Tracking the money is not easy, and herein lies a problem. For instance, it took the Department of Health several weeks to compile such figures for the BBC TV programme Newsnight. This suggests that accounting at the department is not as advanced as it should be. There is a deeper shortcoming: 22 per cent of the new money has been dedicated to hiring staff. Almost a quarter has boosted pay for existing staff. These are understandable outcomes given that manpower is the NHS ’s biggest expense and that the Government sensibly wanted to raise both recruitment and retention. But the figures suggest that much of the cache may not have been spent wisely.
Money that voters expected to go to the sharp end has instead been spent on administration. Since 1998, the number of NHS managers in England has risen three times as fast as the number of clinical staff, doctors and nurses. At the same time, despite the injection of billions, NHS productivity has fallen 1 per cent a year since 1997, which itself is an indictment of those managers. What will happen in 2008, when the extraordinary budget increases cease, is already a pressing concern.

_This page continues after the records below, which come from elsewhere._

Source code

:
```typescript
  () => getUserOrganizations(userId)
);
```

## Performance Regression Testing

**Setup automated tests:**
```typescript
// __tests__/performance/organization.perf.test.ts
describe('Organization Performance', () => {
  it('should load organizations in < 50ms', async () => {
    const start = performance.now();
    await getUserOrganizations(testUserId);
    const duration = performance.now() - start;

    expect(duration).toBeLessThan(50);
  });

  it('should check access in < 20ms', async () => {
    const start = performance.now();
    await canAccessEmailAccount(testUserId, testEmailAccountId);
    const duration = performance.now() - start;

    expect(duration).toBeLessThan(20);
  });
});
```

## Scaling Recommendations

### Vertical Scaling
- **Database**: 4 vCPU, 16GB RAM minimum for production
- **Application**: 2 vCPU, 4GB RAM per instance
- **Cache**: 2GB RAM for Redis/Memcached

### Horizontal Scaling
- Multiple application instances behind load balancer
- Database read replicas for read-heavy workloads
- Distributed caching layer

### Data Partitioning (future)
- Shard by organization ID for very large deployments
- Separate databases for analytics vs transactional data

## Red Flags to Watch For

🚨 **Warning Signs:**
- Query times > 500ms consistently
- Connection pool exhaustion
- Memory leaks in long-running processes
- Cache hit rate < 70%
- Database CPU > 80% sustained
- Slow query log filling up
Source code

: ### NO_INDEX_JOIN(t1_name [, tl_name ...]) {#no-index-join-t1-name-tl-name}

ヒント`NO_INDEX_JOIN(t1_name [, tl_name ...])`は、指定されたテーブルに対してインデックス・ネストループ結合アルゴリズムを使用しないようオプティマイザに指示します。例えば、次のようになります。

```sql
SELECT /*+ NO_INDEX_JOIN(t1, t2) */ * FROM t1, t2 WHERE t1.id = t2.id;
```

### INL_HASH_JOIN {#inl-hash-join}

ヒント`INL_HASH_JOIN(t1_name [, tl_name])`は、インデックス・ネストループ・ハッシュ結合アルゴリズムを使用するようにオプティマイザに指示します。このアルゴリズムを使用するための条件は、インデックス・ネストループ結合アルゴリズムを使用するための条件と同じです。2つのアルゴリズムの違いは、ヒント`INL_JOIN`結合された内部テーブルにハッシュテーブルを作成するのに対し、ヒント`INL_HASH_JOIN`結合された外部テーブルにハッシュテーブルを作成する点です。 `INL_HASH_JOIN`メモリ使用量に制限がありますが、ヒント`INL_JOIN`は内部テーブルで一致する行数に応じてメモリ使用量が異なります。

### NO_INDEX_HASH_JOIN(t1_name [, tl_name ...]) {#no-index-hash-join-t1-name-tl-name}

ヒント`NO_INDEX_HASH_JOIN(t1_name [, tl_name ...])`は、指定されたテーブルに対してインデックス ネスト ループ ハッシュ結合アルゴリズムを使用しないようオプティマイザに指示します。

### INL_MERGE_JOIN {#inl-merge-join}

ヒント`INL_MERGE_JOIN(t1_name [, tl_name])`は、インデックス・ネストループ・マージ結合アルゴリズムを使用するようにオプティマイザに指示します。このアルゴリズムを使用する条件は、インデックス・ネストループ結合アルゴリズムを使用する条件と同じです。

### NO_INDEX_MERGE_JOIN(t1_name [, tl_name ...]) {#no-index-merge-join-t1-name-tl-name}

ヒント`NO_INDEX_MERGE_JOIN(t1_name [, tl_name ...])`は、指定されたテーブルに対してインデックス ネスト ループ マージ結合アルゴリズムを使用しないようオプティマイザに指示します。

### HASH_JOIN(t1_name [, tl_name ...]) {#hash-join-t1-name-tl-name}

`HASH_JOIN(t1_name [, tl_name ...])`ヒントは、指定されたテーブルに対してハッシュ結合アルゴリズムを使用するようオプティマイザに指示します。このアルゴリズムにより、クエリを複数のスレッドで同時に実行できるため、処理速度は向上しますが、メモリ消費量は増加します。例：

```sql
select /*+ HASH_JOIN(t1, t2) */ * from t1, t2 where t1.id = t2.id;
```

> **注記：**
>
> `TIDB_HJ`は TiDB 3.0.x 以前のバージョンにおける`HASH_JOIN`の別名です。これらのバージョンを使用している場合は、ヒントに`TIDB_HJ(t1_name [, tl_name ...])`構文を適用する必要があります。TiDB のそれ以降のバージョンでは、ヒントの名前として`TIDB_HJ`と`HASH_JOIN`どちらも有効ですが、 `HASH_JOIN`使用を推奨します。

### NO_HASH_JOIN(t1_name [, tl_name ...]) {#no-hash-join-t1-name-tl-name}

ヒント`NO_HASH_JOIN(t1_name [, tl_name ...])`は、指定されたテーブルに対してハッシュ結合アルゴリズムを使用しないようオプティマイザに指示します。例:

This is not a problem afflicting just the NHS. Like patients waiting for or being refused operations, parents can be forgiven for wondering when the billions of extra pounds in education spending will be evident in their children’s classroom. Like the NHS, the hiring of education administrators has outstripped that of teachers. The same is true in the police and the Prison Service. Productivity, which is rising, albeit slowly, in the private sector has been falling across the public sector.
This is a serious challenge for Gordon Brown. The Chancellor has been lionised by supporters for his generous allocation of public funds to schools and hospitals. But the money is meaningless unless patients are receiving better treatment and pupils an improved schooling. The gloss is threatening to come off Mr Brown’s economic miracle. The £20 billion surplus he inherited in 1997 is now a £30 billion deficit. Unless he can extract more bang for the public’s buck, his fate may be similar to that of the knee and groin parents in Harrow.